Aleaya, 9, and Destiny, 4, excitedly ran from room to room of a house in downtown Sonora on Thursday and talked about what it would be like to live there.
“Oh my gosh,” Aleaya said while looking out the front window at the residential hillsides east of downtown Sonora. “We can see a big huge view!”
“It’s beautiful, isn’t it?” Destiny remarked.
Their grandmother, Nancy Rogerson, said she felt a true sense of hope for the first time in over a year while touring the house that the owner wants to rent to her at a price she can afford.
Rogerson, 66, and her granddaughters have been homeless for one year and 29 days now after losing the trailer they were living in off Rough and Ready Trail. She received full guardianship of the girls in October.
Renee Paulsen contacted Rogerson on Thursday to offer her a two-bedroom, one-bathroom home on East Jackson Street for $600 a month, though she will need to come up with $1,200 for first and last month’s rent before she can move in.
Paulsen, 77, said the home was built in 1953 by the mother of her late husband, Don, a 25-year member of the Sonora Planning Commission whose family owned a jewelry store in town from 1903 to 1998.
“I told Renee that the girls and I were just ecstatic,” Rogerson said. “It’s perfect for us.”
Rogerson called a representative at Tuolumne County Social Services on Friday to get a referral for assistance on the first month’s rent and deposit through the Amador-Tuolumne Community Action Agency.
Representatives from ATCAA and Social Services must first conduct an inspection of the home to make sure it meets the guidelines for the assistance program, though the earliest that can occur is Monday because ATCAA is closed on Fridays.
“I just feel nervous,” Rogerson said. “We’ve been trying so hard and waiting so long, I’m just nervous, but I think everything in there is going to be OK.”
Rogerson has struggled to find a decent place for them to live because of an ever-tightening rental market in a county that lacks enough affordable and subsidized housing to meet the need.
The family has mostly stayed at the Sonora Gold Lodge on Stockton Road while Rogerson searches for a permanent home thanks to the help of strangers, friends and Rogerson’s savings to cover the $630 weekly cost for a room.
Just hours before they were about to be on the streets this week, an anonymous donor came forward to cover the family’s room fees at the motel for an additional week. They now have until Wednesday because Rogerson has nearly depleted her savings and monthly government assistance after paying for several weeks on her own.
“I’m so grateful for them to keep myself and granddaughters off the street,” Rogerson said of those who have helped her. “It was outstanding that they had a kind heart.”
However, now it all depends on how soon ATCAA and social services can complete the needed inspection and whether Rogerson is approved for the housing assistance to get her into the place.
Rogerson said she’s certain that she can cover the rent and utilities on her own moving forward with the amount of money she receives each month from Supplemental Security Income, cash aid and food stamps.

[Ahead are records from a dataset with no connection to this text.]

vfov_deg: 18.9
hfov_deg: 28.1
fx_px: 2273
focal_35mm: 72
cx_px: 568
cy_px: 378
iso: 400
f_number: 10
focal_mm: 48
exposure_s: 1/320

The family was led on a tour of the home Thursday afternoon by Josef Stoiber, a friend of Paulsen’s who has been taking care of her since several surgeries impeded her mobility.

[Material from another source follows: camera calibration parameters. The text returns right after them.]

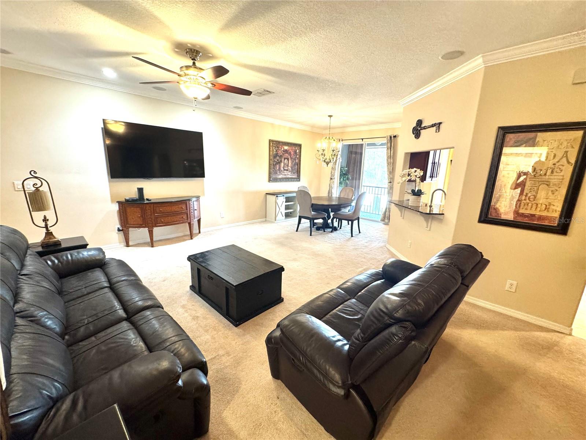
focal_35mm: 14
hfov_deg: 102.1
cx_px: 293
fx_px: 237
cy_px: 220
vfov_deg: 85.7
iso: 320
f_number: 2.2
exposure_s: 1/60
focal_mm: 2.22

Stoiber said he broke his back while skiing years ago and Paulsen came to his aid, so he’s returning the favor by taking care of her.
Rogerson and her granddaughters will also be allowed to keep their three dogs, two of which the girls have had essentially for their entire lives.

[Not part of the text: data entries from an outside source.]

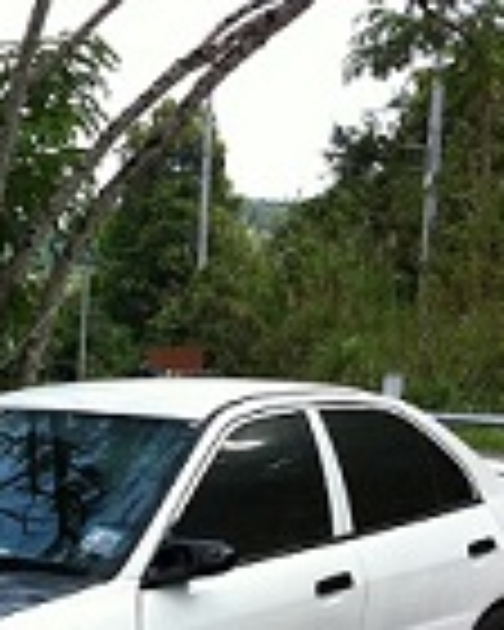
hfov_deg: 17.4
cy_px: 533
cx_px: -54
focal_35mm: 85
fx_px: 1585
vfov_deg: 22.1
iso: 80
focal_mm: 3.85
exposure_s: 1/351
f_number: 2.8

The only thing that Paulsen will require is that Rogerson keep up the landscaping on the half-acre property.
Paulsen and her late husband are well known in the community for their public service prior to his death in 2006. Both of them have been honorary town marshals in the Mother Lode Roundup, a tradition she helped to launch in 2000 with a group of Sonora business owners.
Paulsen said that she read about the Rogerson’s struggle to find permanent housing in The Union Democrat and wanted to help, in part because of the close relationship she had with her own grandparents.
“The first thing that hit me was that I lived with my grandmother a lot when I was young,” she said. “When I read the article, I had tears because I thought how this day and age is so different and circumstances are entirely different.”